- [SOURCE TEXT]:
####

Hazelcast supports a wide variety of relational and NoSQL databases as a data source or sink. While most traditional databases are batch oriented, there’s emerging techniques that allow to bridge the gap to streaming which we will explore.

JDBC

JDBC is a well-established database API supported by every major relational (and many non-relational) database implementations including Oracle, MySQL, PostgreSQL, Microsoft SQL Server. They provide libraries called JDBC drivers and every major database vendor will have this driver available for either download or in a package repository such as maven.

Hazelcast is able to utilize these drivers both for sources and sinks and the only step required is to add the driver to the lib folder of Hazelcast or submit the driver JAR along with the job.

In the simplest form, to read from a database you simply need to pass a query:

Pipeline p = Pipeline.create();
p.readFrom(Sources.jdbc("jdbc:mysql://localhost:3306/mysql",
    "SELECT * FROM person",
    resultSet -> new Person(resultSet.getInt(1), resultSet.getString(2))

####

- [SUPPLIED DATA]:
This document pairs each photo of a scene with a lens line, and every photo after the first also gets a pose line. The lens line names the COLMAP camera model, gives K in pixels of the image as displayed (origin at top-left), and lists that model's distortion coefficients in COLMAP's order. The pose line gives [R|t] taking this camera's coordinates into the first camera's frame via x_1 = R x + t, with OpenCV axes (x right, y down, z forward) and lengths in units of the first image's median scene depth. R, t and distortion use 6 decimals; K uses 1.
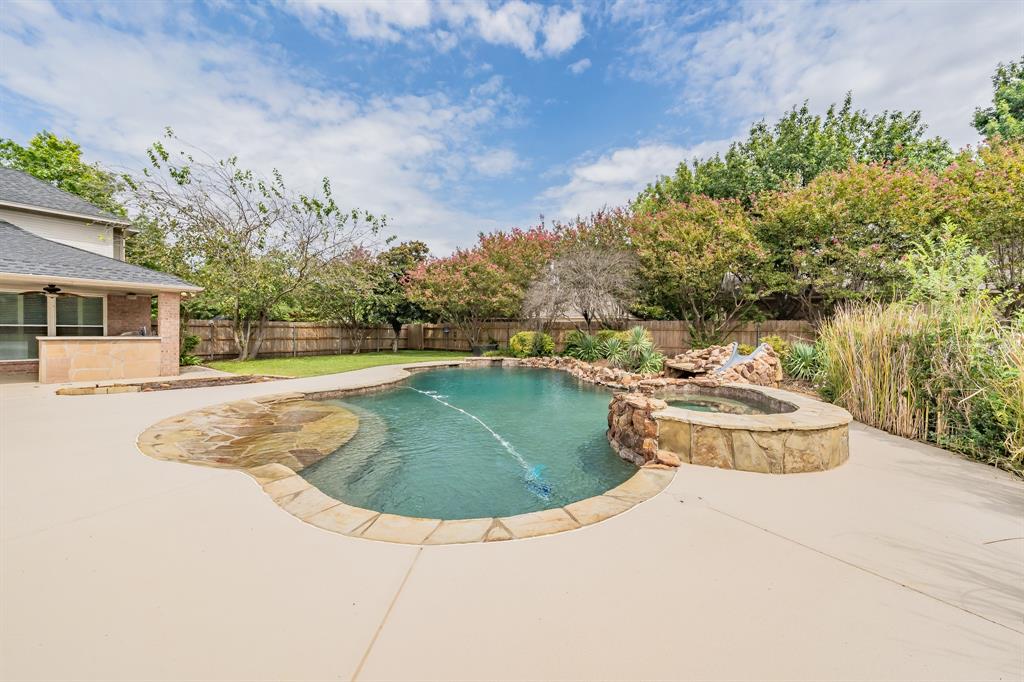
lens RADIAL K [[370.9, 0, 517.7], [0, 370.9, 353.7], [0, 0, 1]] dist [0.069460, -0.017725]
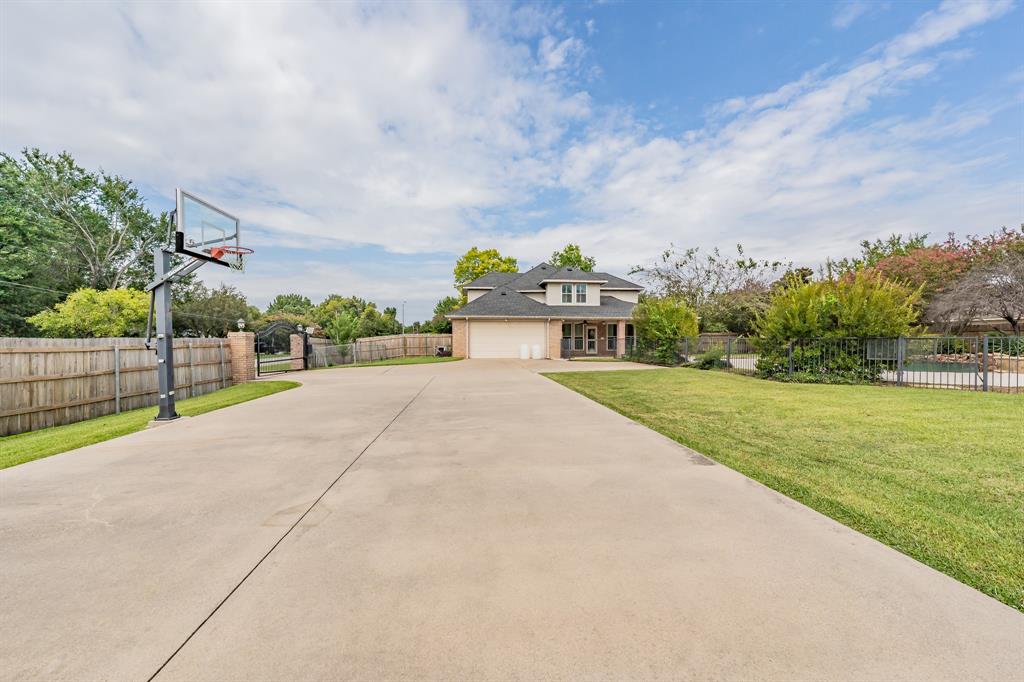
lens RADIAL K [[370.9, 0, 517.7], [0, 370.9, 353.7], [0, 0, 1]] dist [0.069460, -0.017725]
pose [[0.692974, 0.000464, -0.720962, 0.009541], [-0.013325, 0.999837, -0.012165, 0.037013], [0.720839, 0.018036, 0.692868, -0.821720]]
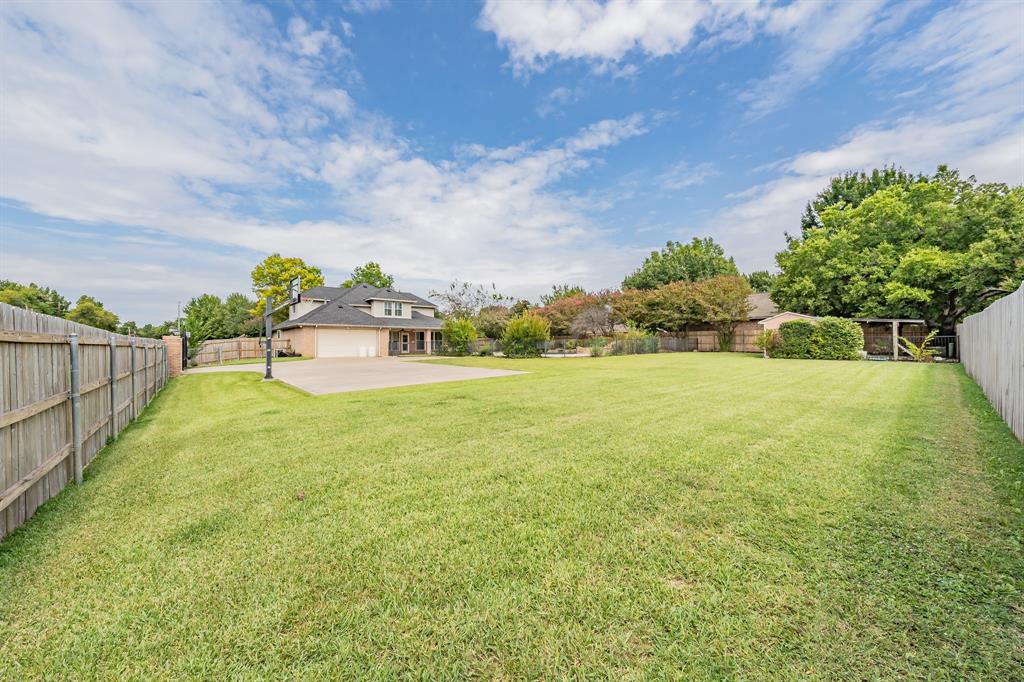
lens RADIAL K [[370.9, 0, 517.7], [0, 370.9, 353.7], [0, 0, 1]] dist [0.069460, -0.017725]
pose [[0.980032, -0.024905, -0.197273, 0.143212], [0.021372, 0.999571, -0.020014, 0.072118], [0.197687, 0.015398, 0.980144, -1.449912]]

####

- [BRIEF 1]: Which database implementations does the Hazelcast database text name as supporting JDBC?
- [BRIEF 2]: Continue the Hazelcast database text from the point where it stops.

- [ANSWER SPACE 1]: Oracle, MySQL, PostgreSQL, Microsoft SQL Server

- [ANSWER SPACE 2]:
)).writeTo(Sinks.logger());

Hazelcast is also able to distribute a query across multiple members by customizing the filtering criteria for each node:

Pipeline p = Pipeline.create();
p.readFrom(Sources.jdbc(
    () -> DriverManager.getConnection("jdbc:mysql://localhost:3306/mysql"),
    (con, parallelism, index) -> {
        PreparedStatement stmt = con.prepareStatement(
              "SELECT * FROM person WHERE MOD(id, ?) = ?)");
        stmt.setInt(1, parallelism);
        stmt.setInt(2, index);
        return stmt.executeQuery();
    },
    resultSet -> new Person(resultSet.getInt(1), resultSet.getString(2))
)).writeTo(Sinks.logger());

The JDBC source only works in batching mode, meaning the query is only executed once, for streaming changes from the database you can follow the Change Data Capture tutorial.

JDBC Data Sink

Hazelcast is also able to output the results of a job to a database using the JDBC driver by using an update query.

The supplied update query should be a parameterized query where the parameters are set for each item:

Pipeline p = Pipeline.create();
p.readFrom(KafkaSources.<Person>kafka(.., "people"))
 .writeTo(Sinks.jdbc(
         "REPLACE INTO PERSON (id, name) values(?, ?)",
         DB_CONNECTION_URL,
         (stmt, item) -> {
             stmt.setInt(1, item.id);
             stmt.setString(2, item.name);
         }
));

JDBC sink will automatically try to reconnect during database connectivity issues and is suitable for use in streaming jobs. If you want to avoid duplicate writes to the database, then a suitable insert-or-update statement should be used instead of INSERT, such as MERGE or REPLACE or INSERT .. ON CONFLICT ...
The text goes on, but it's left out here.